START EXERCISE PASSAGE
31
Mar
Hedda Gabler
Insert shortcode
8:00 PM
St. Albans,
WV,
03-31-17

Hedda Gabler: The second of the Alban Spring Classics!
Just in time for Women’s History Month, Henrik Ibsen’s dark and convoluted drama showcases one of the most iconic female characters of the 19th century.

Location:
Alban Arts Center
65 Olde Main Street
St. Albans WV 25177

Dates and Times:
March 24, 25 & 31 –April 1 at 8pm
Sunday Matinees: March 26 & April 2 at 2pm

Tickets:
$15 for Adults, $10 Students/Seniors. Group rates are available. Visit our website www.albanartscenter.com to purchase tickets.
For more information call 304-721-8896

Directed by Leah Turley. Olivia Morris as Hedda, Cameron Vance as George, Manda Neal as Thea, Tyler Eldridge as Lövborg, John Halstead as Judge Brack, with Jennifer Anderson and Terri Olson.

Synopsis:
Hedda Gabler, at first glance, is a bored aristocrat whose marriage of convenience to George is rapidly losing all interest. However, her ennui covers a deep and irresistible craving for a life outside the constraints placed on a 19th century woman of good breeding. Her husband George has an up and coming career as a professor, which promises to secure a solid future for both of them; when Hedda is visted by old friends who are happy to share news she has missed during her honeymoon. Within a short space of time these gossipy tidbits morph Hedda’s mundane life into one of erratic jealousy and tragic choices.
Thea Elvsted, Hedda’s old schoolmate, tells her of Eilert Lövborg (an intimate friend of Hedda’s from the past) who has reformed his alcoholism and is preparing to publish a ground breaking manuscript in the same field as George. Thea and Lövborg have developed a close working relationship, and it becomes apparent that Thea has left her husband, awaking Hedda’s jealousy.
END EXERCISE PASSAGE
§ **WORK TO COMPLETE**
1/ From the Hedda Gabler listing, list every actor who is named together with a role, giving each one's role.
2/ According to the Hedda Gabler listing, what is the ticket price for students and seniors?
3/ Reproduce the Hedda Gabler listing from "For more information" up to and including "and tragic choices.".
START DATASET CONTENT
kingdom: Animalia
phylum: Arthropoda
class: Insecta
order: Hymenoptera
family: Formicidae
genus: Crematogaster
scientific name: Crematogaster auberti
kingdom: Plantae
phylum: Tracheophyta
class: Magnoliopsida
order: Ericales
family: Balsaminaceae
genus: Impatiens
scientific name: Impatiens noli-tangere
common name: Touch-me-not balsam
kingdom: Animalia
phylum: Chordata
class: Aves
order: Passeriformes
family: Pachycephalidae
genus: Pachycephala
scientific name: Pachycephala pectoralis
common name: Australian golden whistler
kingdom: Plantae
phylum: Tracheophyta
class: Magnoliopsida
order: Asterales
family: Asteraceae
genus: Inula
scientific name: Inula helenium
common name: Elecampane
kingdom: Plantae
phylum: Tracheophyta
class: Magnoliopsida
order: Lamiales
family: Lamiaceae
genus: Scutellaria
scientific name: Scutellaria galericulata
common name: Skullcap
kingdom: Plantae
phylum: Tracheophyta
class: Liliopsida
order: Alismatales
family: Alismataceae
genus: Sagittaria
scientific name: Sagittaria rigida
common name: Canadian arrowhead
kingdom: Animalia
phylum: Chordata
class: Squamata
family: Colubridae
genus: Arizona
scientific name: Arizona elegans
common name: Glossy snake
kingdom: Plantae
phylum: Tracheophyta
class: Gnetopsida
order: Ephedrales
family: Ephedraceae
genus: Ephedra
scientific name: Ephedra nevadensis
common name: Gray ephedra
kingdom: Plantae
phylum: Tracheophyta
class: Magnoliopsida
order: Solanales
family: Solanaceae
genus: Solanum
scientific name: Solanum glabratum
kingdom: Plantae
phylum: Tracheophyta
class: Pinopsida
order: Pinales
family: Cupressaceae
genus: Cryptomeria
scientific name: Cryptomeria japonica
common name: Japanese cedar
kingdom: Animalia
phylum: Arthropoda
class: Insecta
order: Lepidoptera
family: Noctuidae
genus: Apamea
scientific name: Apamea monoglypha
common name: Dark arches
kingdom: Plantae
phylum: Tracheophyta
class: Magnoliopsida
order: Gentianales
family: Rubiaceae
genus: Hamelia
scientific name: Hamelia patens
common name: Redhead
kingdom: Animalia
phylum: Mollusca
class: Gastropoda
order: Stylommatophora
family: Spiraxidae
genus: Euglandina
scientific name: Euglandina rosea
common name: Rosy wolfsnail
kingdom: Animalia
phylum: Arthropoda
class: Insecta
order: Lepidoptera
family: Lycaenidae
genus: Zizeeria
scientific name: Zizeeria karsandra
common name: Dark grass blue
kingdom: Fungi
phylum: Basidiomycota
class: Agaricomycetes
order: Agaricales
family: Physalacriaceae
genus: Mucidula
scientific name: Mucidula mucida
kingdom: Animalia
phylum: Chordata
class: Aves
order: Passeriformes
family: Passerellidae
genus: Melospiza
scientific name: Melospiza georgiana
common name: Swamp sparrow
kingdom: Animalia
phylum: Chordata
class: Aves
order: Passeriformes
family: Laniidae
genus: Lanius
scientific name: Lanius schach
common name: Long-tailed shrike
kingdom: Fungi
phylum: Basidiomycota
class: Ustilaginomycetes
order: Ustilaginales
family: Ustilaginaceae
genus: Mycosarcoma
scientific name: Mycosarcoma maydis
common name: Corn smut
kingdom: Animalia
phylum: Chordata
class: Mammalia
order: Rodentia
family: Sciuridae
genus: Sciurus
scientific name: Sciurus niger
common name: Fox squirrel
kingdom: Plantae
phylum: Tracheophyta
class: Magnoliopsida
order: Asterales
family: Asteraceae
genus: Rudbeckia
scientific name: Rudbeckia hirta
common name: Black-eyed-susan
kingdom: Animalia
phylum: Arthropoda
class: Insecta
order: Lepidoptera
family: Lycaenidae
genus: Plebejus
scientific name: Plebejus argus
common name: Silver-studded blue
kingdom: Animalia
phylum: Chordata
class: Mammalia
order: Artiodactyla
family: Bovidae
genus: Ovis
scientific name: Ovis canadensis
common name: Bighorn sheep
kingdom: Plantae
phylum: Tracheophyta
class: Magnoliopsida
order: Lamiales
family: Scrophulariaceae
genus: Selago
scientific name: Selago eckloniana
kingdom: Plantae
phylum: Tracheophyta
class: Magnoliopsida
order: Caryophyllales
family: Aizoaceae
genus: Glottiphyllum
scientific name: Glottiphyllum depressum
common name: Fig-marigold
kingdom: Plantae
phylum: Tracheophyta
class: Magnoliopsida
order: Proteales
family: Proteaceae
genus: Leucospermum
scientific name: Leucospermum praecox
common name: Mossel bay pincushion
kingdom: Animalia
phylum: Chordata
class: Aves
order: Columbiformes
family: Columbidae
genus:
END DATASET CONTENT
§ **OUTPUTS FOR THE TASKS**
1/ Olivia Morris as Hedda; Cameron Vance as George; Manda Neal as Thea; Tyler Eldridge as Lövborg; John Halstead as Judge Brack.

2/ $10.

3/
For more information call 304-721-8896

Directed by Leah Turley. Olivia Morris as Hedda, Cameron Vance as George, Manda Neal as Thea, Tyler Eldridge as Lövborg, John Halstead as Judge Brack, with Jennifer Anderson and Terri Olson.

Synopsis:
Hedda Gabler, at first glance, is a bored aristocrat whose marriage of convenience to George is rapidly losing all interest. However, her ennui covers a deep and irresistible craving for a life outside the constraints placed on a 19th century woman of good breeding. Her husband George has an up and coming career as a professor, which promises to secure a solid future for both of them; when Hedda is visted by old friends who are happy to share news she has missed during her honeymoon. Within a short space of time these gossipy tidbits morph Hedda’s mundane life into one of erratic jealousy and tragic choices.